[Excerpt — start]

Posted by: remembereringgiap | Oct 31 2007 22:28 utc | 2

Europe is now the poodle that Blair created. Israel is the aircraft carrier to deliver kilotons of nuclear weapons to stamp-out this uppity muslims once and for all. Russia and China (they have interests, but the have sane goverment) and the USA have a huge viagra filled cock that wants to still fulfill the charade that GWB and DC want to perpetuate.
A nuclear winter in Iraq /Iran is just passing time on a civilisation that long outdates USA, my problem is that China/Russia will let GWB do it, to hasten end of USA empire.

Posted by: Cloned Poster | Oct 31 2007 22:42 utc | 3

yes – the new emperors in china possess something the u s empire has never held within its grasp – intelligence & moderation

Posted by: remembereringgiap | Oct 31 2007 23:50 utc | 4

Scholar links Bush’s US and Hirohito’s Japan

A top US scholar of wartime Japan said Wednesday that the Bush administration’s “war on terror” bore close parallels to Japan’s past militarism through a defiance of international law.

[Excerpt — finish]
[Excerpted data — start]

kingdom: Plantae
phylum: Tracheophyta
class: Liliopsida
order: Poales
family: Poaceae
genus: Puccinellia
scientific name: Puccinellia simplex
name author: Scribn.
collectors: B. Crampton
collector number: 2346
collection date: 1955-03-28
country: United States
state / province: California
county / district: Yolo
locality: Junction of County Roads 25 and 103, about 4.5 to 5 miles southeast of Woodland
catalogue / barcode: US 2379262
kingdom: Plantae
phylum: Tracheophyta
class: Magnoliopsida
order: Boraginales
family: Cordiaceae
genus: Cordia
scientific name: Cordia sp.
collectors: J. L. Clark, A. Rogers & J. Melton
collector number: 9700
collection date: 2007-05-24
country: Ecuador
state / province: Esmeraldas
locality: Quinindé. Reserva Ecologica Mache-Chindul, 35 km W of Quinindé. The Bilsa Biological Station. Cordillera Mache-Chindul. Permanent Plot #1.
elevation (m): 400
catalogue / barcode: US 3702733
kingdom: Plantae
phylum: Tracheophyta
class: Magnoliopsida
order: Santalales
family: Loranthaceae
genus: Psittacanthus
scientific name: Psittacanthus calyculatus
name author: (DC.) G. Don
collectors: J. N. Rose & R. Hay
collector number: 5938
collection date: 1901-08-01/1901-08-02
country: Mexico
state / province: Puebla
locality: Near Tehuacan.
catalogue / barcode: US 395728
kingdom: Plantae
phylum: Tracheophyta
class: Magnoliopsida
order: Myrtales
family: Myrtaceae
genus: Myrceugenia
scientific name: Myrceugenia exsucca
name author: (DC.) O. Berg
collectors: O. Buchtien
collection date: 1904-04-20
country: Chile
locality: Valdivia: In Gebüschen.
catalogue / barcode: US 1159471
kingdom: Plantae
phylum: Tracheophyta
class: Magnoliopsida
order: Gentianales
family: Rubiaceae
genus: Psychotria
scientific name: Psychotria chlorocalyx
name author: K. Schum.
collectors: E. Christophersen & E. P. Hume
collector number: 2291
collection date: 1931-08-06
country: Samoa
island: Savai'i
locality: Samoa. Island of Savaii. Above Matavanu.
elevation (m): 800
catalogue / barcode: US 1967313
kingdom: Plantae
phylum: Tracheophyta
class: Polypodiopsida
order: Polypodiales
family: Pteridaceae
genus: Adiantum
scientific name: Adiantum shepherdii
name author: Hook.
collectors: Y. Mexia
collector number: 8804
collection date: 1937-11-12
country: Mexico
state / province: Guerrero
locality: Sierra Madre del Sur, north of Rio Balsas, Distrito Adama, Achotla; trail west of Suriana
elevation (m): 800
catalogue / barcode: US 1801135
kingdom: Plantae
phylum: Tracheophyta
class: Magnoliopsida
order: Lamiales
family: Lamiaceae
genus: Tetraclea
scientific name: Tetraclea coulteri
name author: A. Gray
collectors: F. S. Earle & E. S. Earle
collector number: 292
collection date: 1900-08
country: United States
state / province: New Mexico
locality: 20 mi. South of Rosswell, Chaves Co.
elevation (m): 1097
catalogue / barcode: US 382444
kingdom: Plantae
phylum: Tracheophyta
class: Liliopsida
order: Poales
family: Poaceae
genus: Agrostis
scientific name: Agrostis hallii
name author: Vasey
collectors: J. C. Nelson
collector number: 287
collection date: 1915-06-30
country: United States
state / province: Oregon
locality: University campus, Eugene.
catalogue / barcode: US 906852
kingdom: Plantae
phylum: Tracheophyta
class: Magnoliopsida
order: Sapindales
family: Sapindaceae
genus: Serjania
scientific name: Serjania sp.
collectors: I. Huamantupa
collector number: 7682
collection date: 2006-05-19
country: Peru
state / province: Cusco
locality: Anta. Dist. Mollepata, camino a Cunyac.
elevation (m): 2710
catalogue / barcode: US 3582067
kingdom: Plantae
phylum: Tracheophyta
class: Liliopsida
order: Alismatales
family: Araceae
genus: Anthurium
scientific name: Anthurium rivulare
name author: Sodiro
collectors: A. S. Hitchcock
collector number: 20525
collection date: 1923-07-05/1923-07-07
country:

[Excerpted data — finish]

> **Tasks to carry out**:
**A)** Using the comment thread, decide whether each statement agrees with it. Answer yes or no for each, and quote the words that decide it.
(i) The post by Cloned Poster is timestamped Oct 31 2007 22:42 utc.
(ii) The scholar mentioned is a top US scholar of wartime Germany.
(iii) The scholar linked the parallels to a defiance of international law.
**B)** Transcribe everything in the comment thread from "A top US scholar" down to "of international law.".
The entries play no part in this.

> **Solution set**:
**A)**
(i) Yes: "Posted by: Cloned Poster | Oct 31 2007 22:42 utc | 3"
(ii) No: "A top US scholar of wartime Japan"
(iii) Yes: "through a defiance of international law"

**B)**
A top US scholar of wartime Japan said Wednesday that the Bush administration’s “war on terror” bore close parallels to Japan’s past militarism through a defiance of international law.